Coop (my hubby) got the garden space looking so nice. Tonight I planted 7 rows of greens and radishes to start with. The tomato and pepper plants I started from seed are doing well and growing hearty. They have about a month to go before planting. I have enough going I will likely have to sell if not give the extras away. I've started three organic varieties; Beefsteak, Brandywine and San Marzano plum style for sauces and salsas.

Now that the weather has warmed and Spring has really sprung, I am getting so anxious for fresh veggies. I could practically live off tomatoes in the summer time. Yum! Not to mention summer squash, green beans, etc. Looking forward to a productive garden and lots of canned goods to put away for the winter.

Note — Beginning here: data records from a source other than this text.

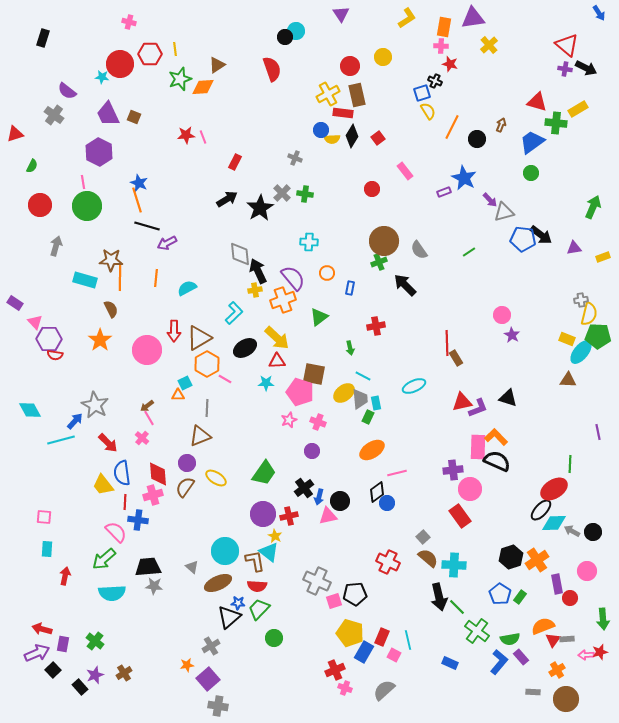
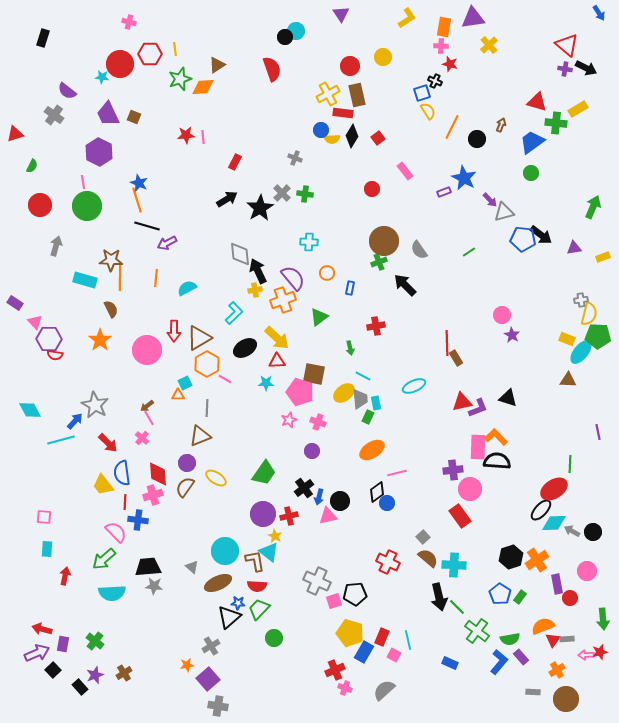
pink line at (203, 137): rotated 16 degrees clockwise
black semicircle at (497, 461): rotated 20 degrees counterclockwise
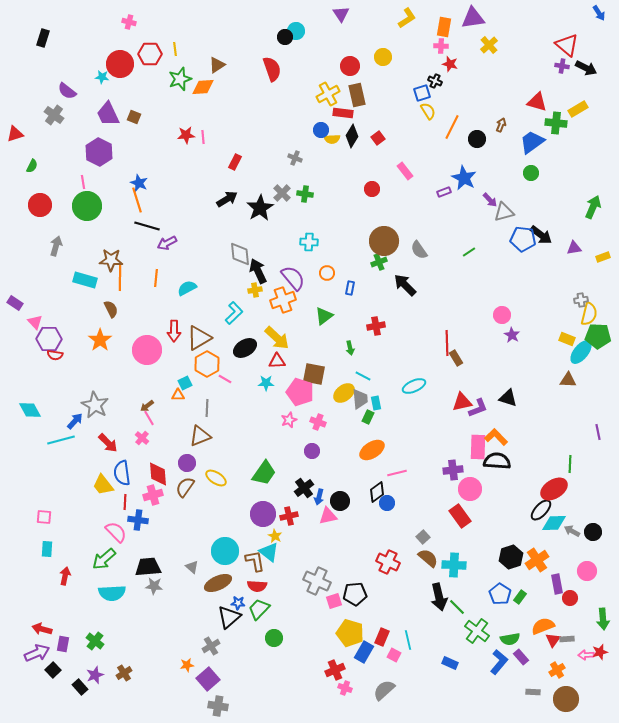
purple cross at (565, 69): moved 3 px left, 3 px up
green triangle at (319, 317): moved 5 px right, 1 px up
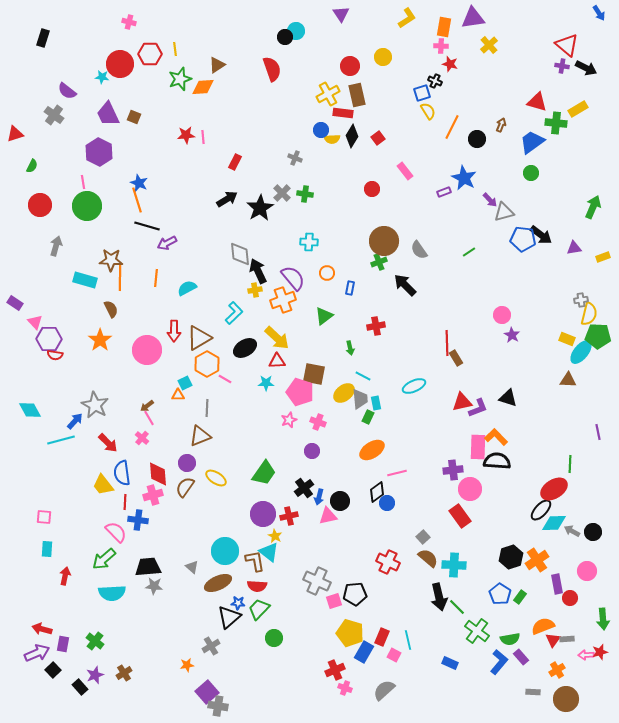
purple square at (208, 679): moved 1 px left, 13 px down
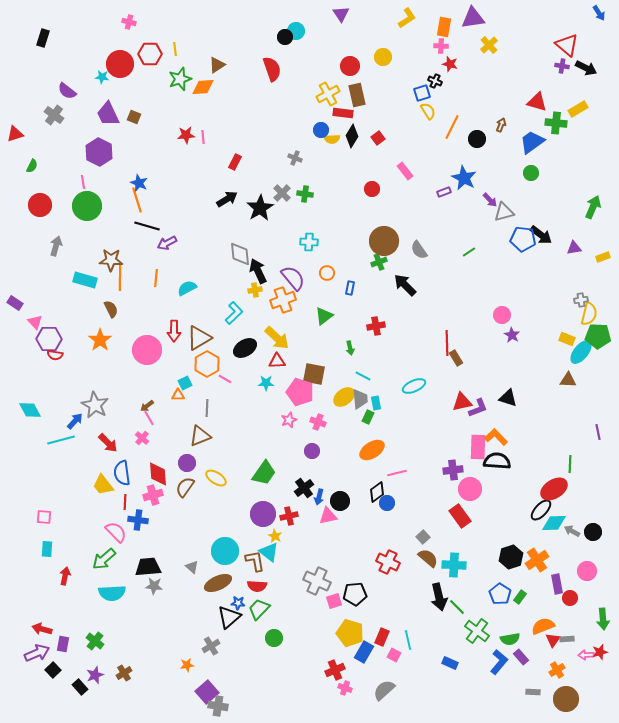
yellow ellipse at (344, 393): moved 4 px down
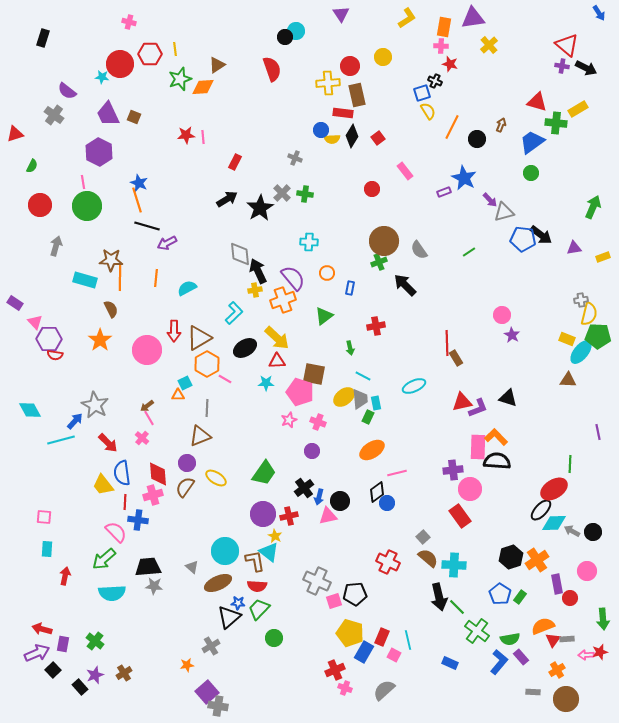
yellow cross at (328, 94): moved 11 px up; rotated 25 degrees clockwise
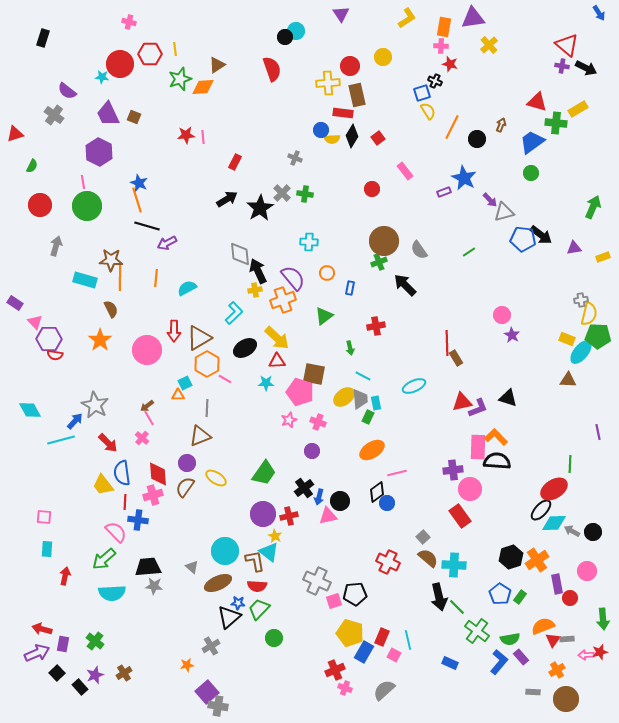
black square at (53, 670): moved 4 px right, 3 px down
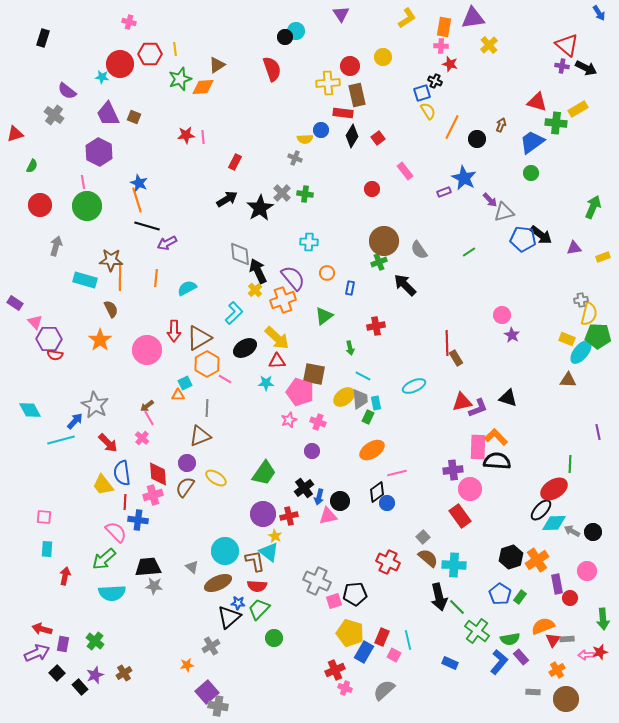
yellow semicircle at (332, 139): moved 27 px left
yellow cross at (255, 290): rotated 32 degrees counterclockwise
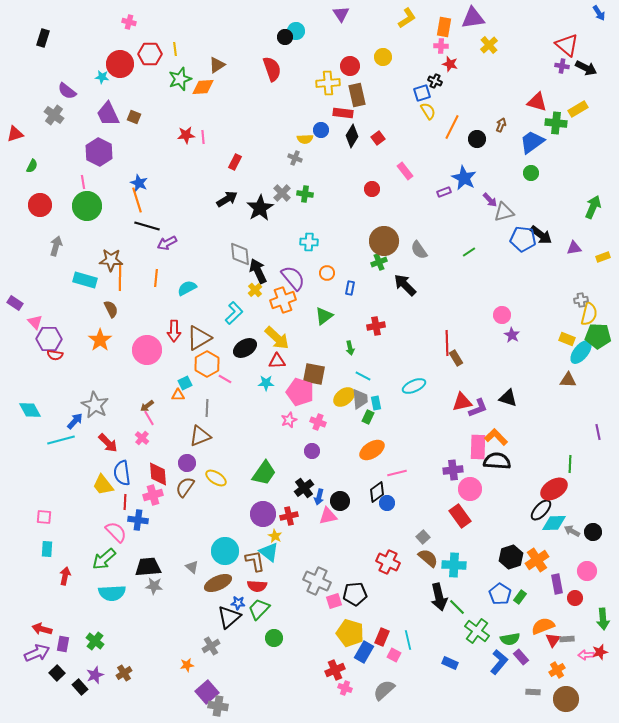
red circle at (570, 598): moved 5 px right
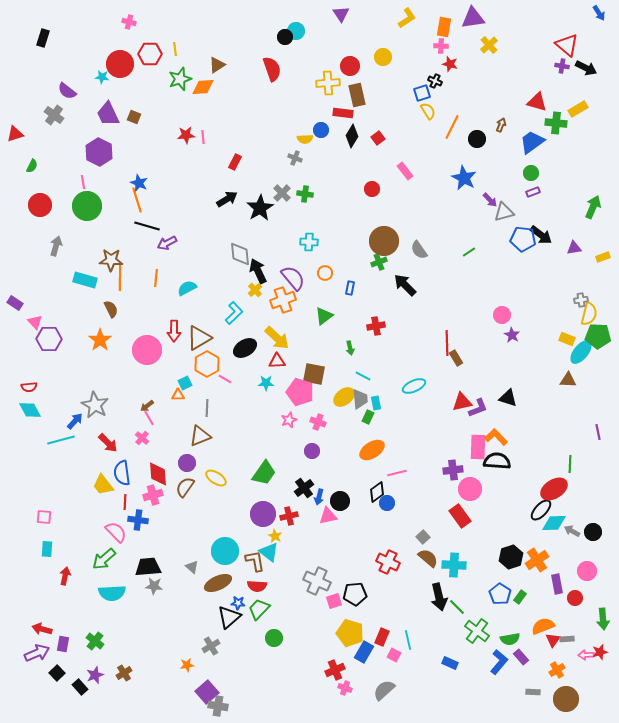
purple rectangle at (444, 192): moved 89 px right
orange circle at (327, 273): moved 2 px left
red semicircle at (55, 355): moved 26 px left, 32 px down; rotated 14 degrees counterclockwise
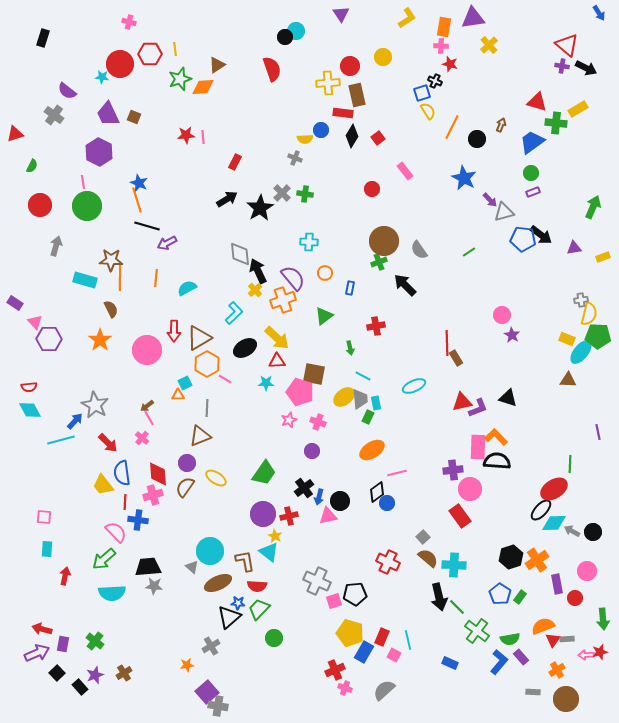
cyan circle at (225, 551): moved 15 px left
brown L-shape at (255, 561): moved 10 px left
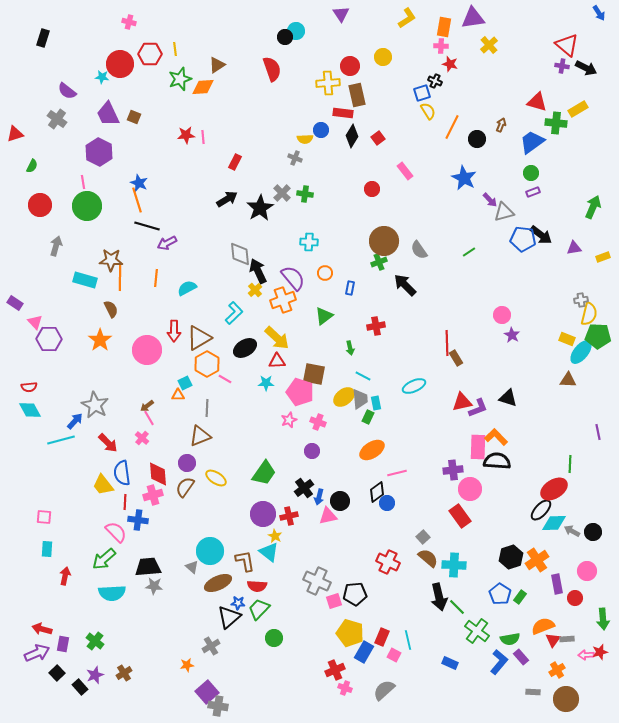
gray cross at (54, 115): moved 3 px right, 4 px down
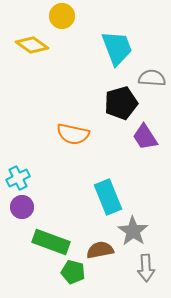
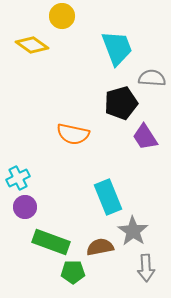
purple circle: moved 3 px right
brown semicircle: moved 3 px up
green pentagon: rotated 15 degrees counterclockwise
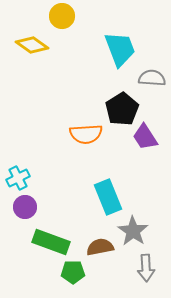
cyan trapezoid: moved 3 px right, 1 px down
black pentagon: moved 1 px right, 6 px down; rotated 16 degrees counterclockwise
orange semicircle: moved 13 px right; rotated 16 degrees counterclockwise
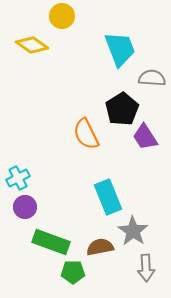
orange semicircle: rotated 68 degrees clockwise
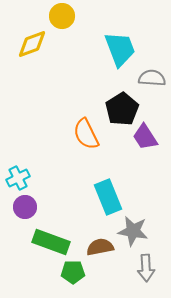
yellow diamond: moved 1 px up; rotated 56 degrees counterclockwise
gray star: rotated 24 degrees counterclockwise
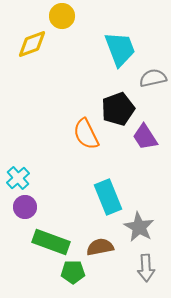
gray semicircle: moved 1 px right; rotated 16 degrees counterclockwise
black pentagon: moved 4 px left; rotated 12 degrees clockwise
cyan cross: rotated 15 degrees counterclockwise
gray star: moved 6 px right, 4 px up; rotated 20 degrees clockwise
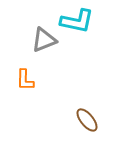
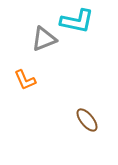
gray triangle: moved 1 px up
orange L-shape: rotated 25 degrees counterclockwise
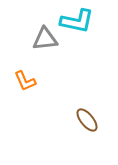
gray triangle: moved 1 px right; rotated 16 degrees clockwise
orange L-shape: moved 1 px down
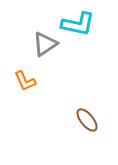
cyan L-shape: moved 1 px right, 3 px down
gray triangle: moved 5 px down; rotated 28 degrees counterclockwise
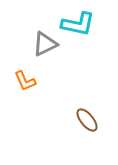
gray triangle: rotated 8 degrees clockwise
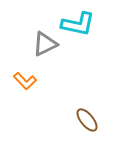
orange L-shape: rotated 20 degrees counterclockwise
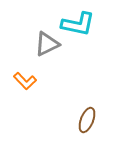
gray triangle: moved 2 px right
brown ellipse: rotated 60 degrees clockwise
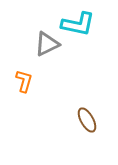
orange L-shape: moved 1 px left; rotated 120 degrees counterclockwise
brown ellipse: rotated 50 degrees counterclockwise
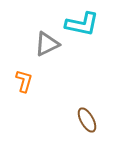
cyan L-shape: moved 4 px right
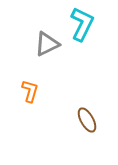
cyan L-shape: rotated 76 degrees counterclockwise
orange L-shape: moved 6 px right, 10 px down
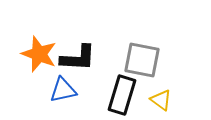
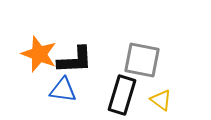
black L-shape: moved 3 px left, 2 px down; rotated 6 degrees counterclockwise
blue triangle: rotated 20 degrees clockwise
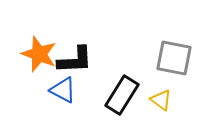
gray square: moved 32 px right, 2 px up
blue triangle: rotated 20 degrees clockwise
black rectangle: rotated 15 degrees clockwise
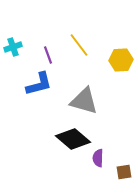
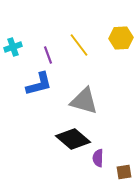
yellow hexagon: moved 22 px up
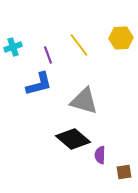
purple semicircle: moved 2 px right, 3 px up
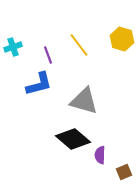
yellow hexagon: moved 1 px right, 1 px down; rotated 20 degrees clockwise
brown square: rotated 14 degrees counterclockwise
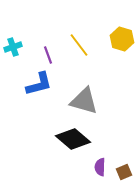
purple semicircle: moved 12 px down
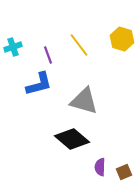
black diamond: moved 1 px left
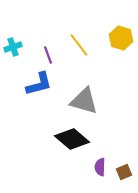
yellow hexagon: moved 1 px left, 1 px up
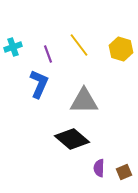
yellow hexagon: moved 11 px down
purple line: moved 1 px up
blue L-shape: rotated 52 degrees counterclockwise
gray triangle: rotated 16 degrees counterclockwise
purple semicircle: moved 1 px left, 1 px down
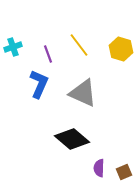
gray triangle: moved 1 px left, 8 px up; rotated 24 degrees clockwise
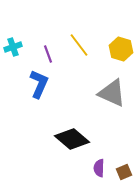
gray triangle: moved 29 px right
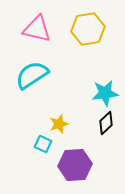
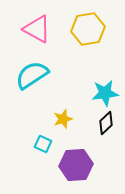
pink triangle: rotated 16 degrees clockwise
yellow star: moved 4 px right, 5 px up
purple hexagon: moved 1 px right
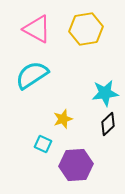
yellow hexagon: moved 2 px left
black diamond: moved 2 px right, 1 px down
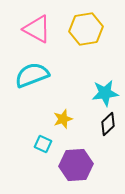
cyan semicircle: rotated 12 degrees clockwise
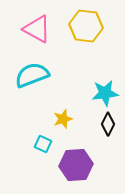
yellow hexagon: moved 3 px up; rotated 16 degrees clockwise
black diamond: rotated 20 degrees counterclockwise
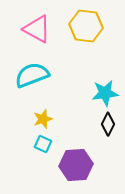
yellow star: moved 20 px left
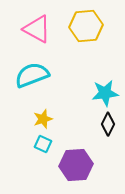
yellow hexagon: rotated 12 degrees counterclockwise
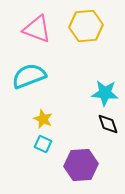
pink triangle: rotated 8 degrees counterclockwise
cyan semicircle: moved 3 px left, 1 px down
cyan star: rotated 12 degrees clockwise
yellow star: rotated 30 degrees counterclockwise
black diamond: rotated 45 degrees counterclockwise
purple hexagon: moved 5 px right
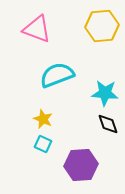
yellow hexagon: moved 16 px right
cyan semicircle: moved 28 px right, 1 px up
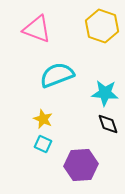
yellow hexagon: rotated 24 degrees clockwise
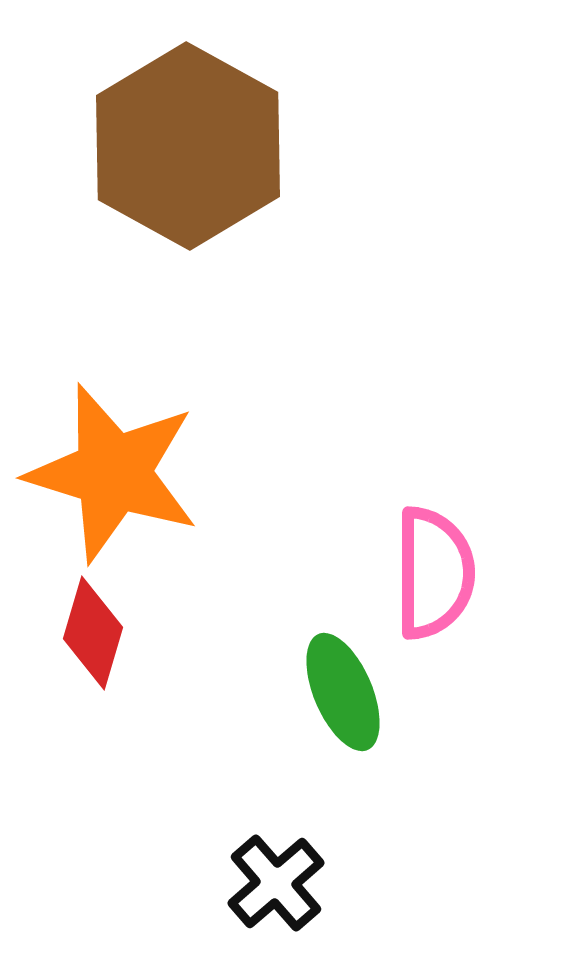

The ducks (from left to right, Bruce Almighty, Thelma and Louise) are so much fun now that they are free ranging. We'll direct them to the creek tomorrow so they know where the fun is. These three are Muscovy ducks from South America. They're totally unrelated to the North American ducks and different in many ways. They fly, which is what gives them their meaty large breasts, they have talons and can climb fences and perch. They love to perch. They have the weird red flesh around their faces, especially prominent in the males.

When we got them we kept them penned for a couple weeks. We just used an old dog house for their shelter and fenced in a small pen around that. Since they can fly and climb, it was necessary to put some netting of some sort over the top of their pen. We just used some old plastic snow fencing we had on hand and that worked great. We tarped one end so they would have a shady place to sit and added a roost for them by running a narrow board through the holes of two cement blocks, one on each end. They were hesitant to leave their space the first day we opened the gate. Finally Coop shooed them out. They require little if any feed when free ranging because they will eat plants, bugs, etc. Which reminds me, we better get that fencing for the garden by the time to greens come up!

We decided on this breed (and got them free, love that freecycle!) because they are virtually maintenance free, smart and supposed to be the best ducks for eating you can find. Ok, so I'm not going to eat these three, but when the hens start laying we do plan on raising a few for the table freezer. They are very low in fat and have a lot of white meat. I've read that they taste like veal, so we shall see.